Michelin-star chef Michel Roux Jr comments:
As a chef, I am always looking for exceptional ingredients, Skrei cod is one of those that never lets me down. The texture, taste and assured quality is what makes Skrei one of the finest products to cook with.
Due to the nature of the migratory cod, the arrival date of Skrei to the UK market is often tricky to predict and it is stocked by a small number of suppliers including Booths, as well as being served in selected Michelin star and fine dining restaurants.
Delicious as a ceviche; firm textured and sweet, or try just lightly curing it and serving thinly sliced with olive oil, lemon, dill and sea salt as a mouth-watering starter.

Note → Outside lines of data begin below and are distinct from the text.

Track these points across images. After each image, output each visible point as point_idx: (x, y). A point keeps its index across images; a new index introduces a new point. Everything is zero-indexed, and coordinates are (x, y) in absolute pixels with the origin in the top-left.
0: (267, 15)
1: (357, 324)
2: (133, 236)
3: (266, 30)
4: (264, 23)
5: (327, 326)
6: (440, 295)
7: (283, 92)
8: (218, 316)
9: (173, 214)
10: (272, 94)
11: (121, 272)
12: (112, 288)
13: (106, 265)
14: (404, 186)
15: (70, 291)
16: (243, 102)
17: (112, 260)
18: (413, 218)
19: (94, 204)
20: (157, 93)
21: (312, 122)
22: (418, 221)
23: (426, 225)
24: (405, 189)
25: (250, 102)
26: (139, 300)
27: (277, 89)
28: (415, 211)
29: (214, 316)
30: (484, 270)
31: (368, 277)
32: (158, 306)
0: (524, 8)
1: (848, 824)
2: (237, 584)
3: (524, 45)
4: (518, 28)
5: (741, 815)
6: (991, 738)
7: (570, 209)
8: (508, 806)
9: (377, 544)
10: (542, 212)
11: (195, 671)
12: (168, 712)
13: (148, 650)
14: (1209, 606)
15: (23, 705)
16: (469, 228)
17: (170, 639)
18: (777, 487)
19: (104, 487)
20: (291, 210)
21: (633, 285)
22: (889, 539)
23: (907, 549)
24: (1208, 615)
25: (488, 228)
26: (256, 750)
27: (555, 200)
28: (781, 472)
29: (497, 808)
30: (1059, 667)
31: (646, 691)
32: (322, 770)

For a main course, why not try brining some of the loin, then roasting and serving with a little braised fennel and anchovy. With such a delicate, yet full flavour to the meat, the fish can be served simply, with nothing more. After just a short time in the oven, the muscle and fat between the flakes will melt away and you can just push each one off with your fork.
For a more traditional approach, serve Skrei simply with boiled potatoes and steamed carrots – letting all the flavours of the fish do the talking. And if you are feeling adventurous, the classic way to prepare Norwegian Skrei is called “Mølje,” which is a simple, popular dish. To prepare this dish, in separate pots, poach the fish, liver and roe in lightly salted water; then serve with boiled potatoes. Skrei tongue and roe are considered by many to be a prized delicacy.
Top Skrei Cooking Tips From Ambassador Michel Roux Jr
To Pan fry Skrei: Make sure the Skrei is dry and the pan very hot. Add a little vegetable oil to the pan and carefully place the seasoned fish in the pan. Once lightly seared, then add lots of butter and baste with frothy bubbling butter. To test if cooked use a skewer, it should go through the fish easily
To Poach Skrei: To poach Skrei perfectly, rule nº1 is to quickly bring the poaching liquid to the boil then turn down the heat to a very gentle simmer for the rest of the cooking duration, otherwise the fish will be tough and dry
Skrei is such a revered product in Norway that it has its own grading standard. Hundreds of millions of Norwegian cod migrate each year back to their spawning grounds of Lofoten and Vesterålen, yet only a small percentage of all landed cod will be branded with the prized dorsal fin Skrei tag, which acts almost like a seal of approval or quality assurance. It is only the very best of this migratory cod qualifies for the Skrei branding, having to meet stringent quality standards.